» **Work instructions**
Give again exactly the lines that run from the start of the records to the line holding "également des formules", both ends counted. Do not include the pictures.

» **Record set**
Segment Open

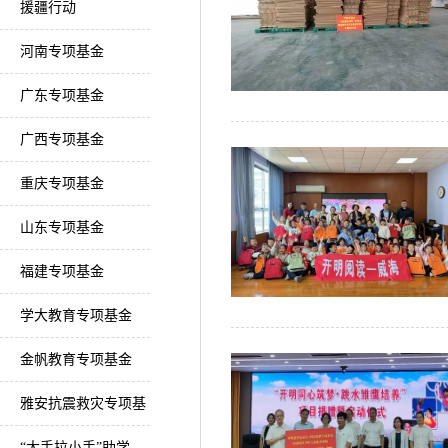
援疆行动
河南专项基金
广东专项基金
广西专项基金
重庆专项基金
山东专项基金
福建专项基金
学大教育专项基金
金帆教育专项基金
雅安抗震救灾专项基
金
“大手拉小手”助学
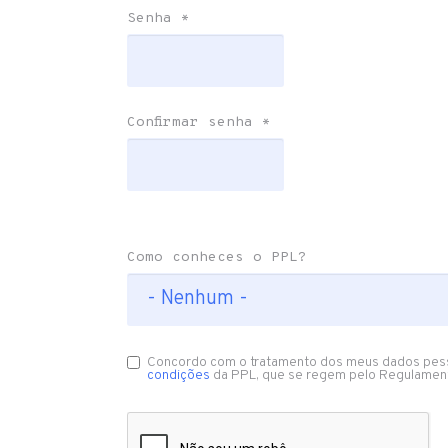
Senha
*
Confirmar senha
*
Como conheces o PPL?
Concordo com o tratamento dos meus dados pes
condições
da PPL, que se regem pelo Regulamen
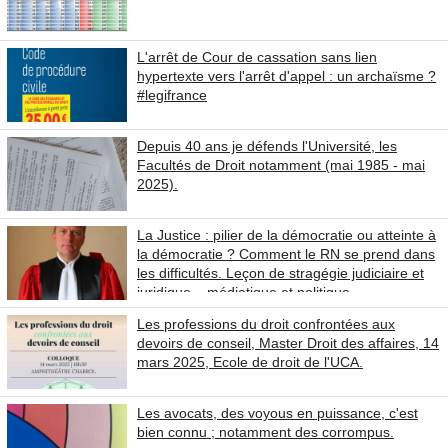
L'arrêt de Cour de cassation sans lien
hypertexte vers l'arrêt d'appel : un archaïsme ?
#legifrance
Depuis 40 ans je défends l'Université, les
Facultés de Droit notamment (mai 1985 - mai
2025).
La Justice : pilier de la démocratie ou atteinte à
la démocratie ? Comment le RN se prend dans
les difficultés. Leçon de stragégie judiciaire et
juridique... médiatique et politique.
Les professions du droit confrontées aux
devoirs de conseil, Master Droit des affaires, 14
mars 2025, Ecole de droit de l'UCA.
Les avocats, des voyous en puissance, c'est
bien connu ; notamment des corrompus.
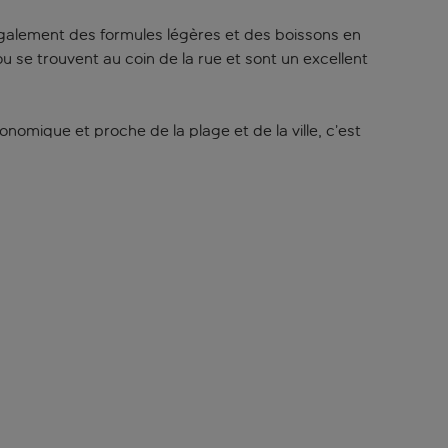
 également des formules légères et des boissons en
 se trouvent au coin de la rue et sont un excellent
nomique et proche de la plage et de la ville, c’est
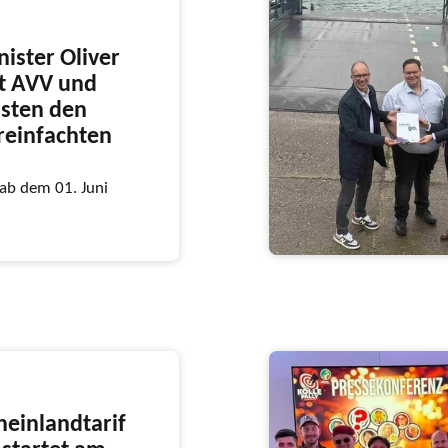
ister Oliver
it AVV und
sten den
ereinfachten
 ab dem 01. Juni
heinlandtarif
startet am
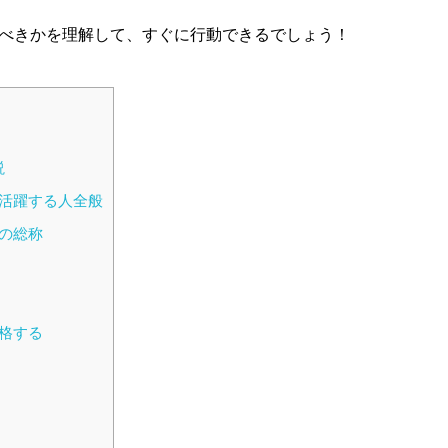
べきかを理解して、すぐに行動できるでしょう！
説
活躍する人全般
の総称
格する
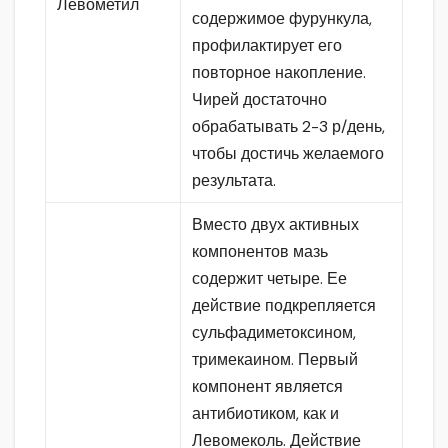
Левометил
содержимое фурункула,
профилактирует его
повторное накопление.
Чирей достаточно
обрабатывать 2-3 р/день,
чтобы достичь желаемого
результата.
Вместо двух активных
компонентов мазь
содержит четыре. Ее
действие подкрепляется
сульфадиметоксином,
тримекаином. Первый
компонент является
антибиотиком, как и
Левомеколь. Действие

Segment Closed

» **Exercise response**
援疆行动
河南专项基金
广东专项基金
广西专项基金
重庆专项基金
山东专项基金
福建专项基金
学大教育专项基金
金帆教育专项基金
雅安抗震救灾专项基
金
“大手拉小手”助学
Senha
*
Confirmar senha
*
Como conheces o PPL?
Concordo com o tratamento dos meus dados pes
condições
da PPL, que se regem pelo Regulamen
L'arrêt de Cour de cassation sans lien
hypertexte vers l'arrêt d'appel : un archaïsme ?
#legifrance
Depuis 40 ans je défends l'Université, les
Facultés de Droit notamment (mai 1985 - mai
2025).
La Justice : pilier de la démocratie ou atteinte à
la démocratie ? Comment le RN se prend dans
les difficultés. Leçon de stragégie judiciaire et
juridique... médiatique et politique.
Les professions du droit confrontées aux
devoirs de conseil, Master Droit des affaires, 14
mars 2025, Ecole de droit de l'UCA.
Les avocats, des voyous en puissance, c'est
bien connu ; notamment des corrompus.
 également des formules légères et des boissons en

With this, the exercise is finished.